Claretta wird anfangs privat unterrichtet, später kommt sie auf die deutsche Schule nach Rom, bis die Kriegswirren diese Schule schließt. Später eröffnet eine neue Schule in Meran, auf die sie mit ihren Geschwistern gehen kann. Gegen Ende des Krieges werden die Schüler häufig zu anderen Arbeiten herangezogen, wenn Arbeitskräfte benötigt werden. Insgesamt hat Claretta viele Schulen, Schulformen und Lehrer gehabt, so dass eine allgemeine Schulbildung herausfordernd war.
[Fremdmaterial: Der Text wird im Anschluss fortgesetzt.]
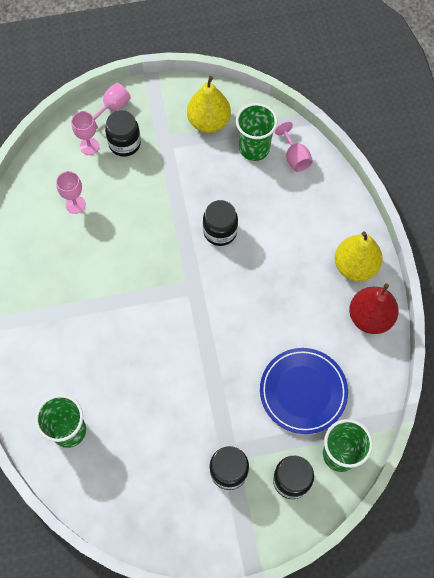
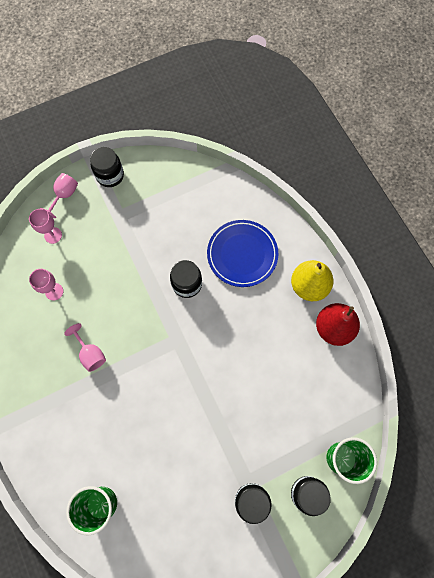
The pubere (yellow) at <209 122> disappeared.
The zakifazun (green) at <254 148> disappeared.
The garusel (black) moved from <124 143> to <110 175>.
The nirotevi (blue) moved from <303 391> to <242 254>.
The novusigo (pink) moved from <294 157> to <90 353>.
Daher auch der Titel „Mit Bedenken versetzt“ In den letzten Zeugnissen steht immer dieser Satz.
Italienisch oder Deutsch?
Die Familie, obwohl italienischstämmig, hat die deutsche Staatsangehörigkeit, was das Leben gerade im Krieg sehr schwer macht. Aber auch vor dem Krieg wurden sie auf Sylt als „schrecklich italienisch“ bezeichnet.
Wir wurden stets aufgefordert, unsere „deutsche Mentalität“ oder unsere „italienischen Manieren“ abzulegen, je nachdem.
Wer schon einmal auf Sylt war, kann sich dieses Leben kaum vorstellen. Jemand, der italienische Wurzeln hat und häufig auf Capri lebt, soll sich auf Sylt heimisch fühlen. Ja, das scheint zu gehen, wobei das Wort Heimat für die Familie Cerio ein undefinierbarer Begriff war.
Clarettas Opa hat den Sylter „Wiedermanns Wiener Kaffeegarten“ eröffnet, den der Vater weitergeführt hat. Der Opa hat die Friesischen Kekse erfunden, die auch heute noch als Sylter Spezialität gelten. Leider hatte Claretta eine strenge Mutter, die den Kinder jeglichen Süßigkeiten verbot.
Fazit
Für mich ist Claretta Cerios Buch „Mit Bedenken versetzt“ ein Schatz. Jeder Syltliebhaber wird seine Freude an dem Buch haben. So eine aufregende Kindheit erleben wohl die wenigsten Menschen.
Das hört sich ja nach einer sehr wirren, turbulenten Geschichte an. Da stellen sich mir viele Fragen.
ich werde es wohl bei Gelegenheit mal lesen müssen. Es passt vielleicht sogar zu dem Buch, das ich gerade gelesen habe: „Das Eidechsenkind“ von Vincenzo Todisco.
Beste Grüße aus Bonn (auf gerade Linie zwischen Capri und Sylt)
Erika
Liebe Erika,
für dich ist das sicher ein interessantes Buch. Das „Eidechsenkind“ hört sich sehr traurig an. Das ist dieses Buch nicht. Claretta Cerio war in beiden Ländern zu Hause und hat ihre Kindheit souverän gemeistert.
Viel Spaß bei der Lektüre.
Viele Grüße
Astrid
Manchmal rutschen einem die besten Bücher einfach unter den Augen durch, ohne das wir es merken. Dieses Buch scheint vielleicht genau das richtige Geschenk für eine Freundin zu sein, die Sylt über alles liebt.
Lieben Gruß
Andrea
(danke fürs mitmachen beim Buch des Monats)
Liebe Andrea,
ja, wenn Deine Freundin sich auch für Lebensgeschichten interessiert, wäre es sicher was für sie.
Wenn ich nächstes Jahr mal wieder auf Sylt bin, schaue ich mal wie die Buchhandlungen dieses Buch präsentieren.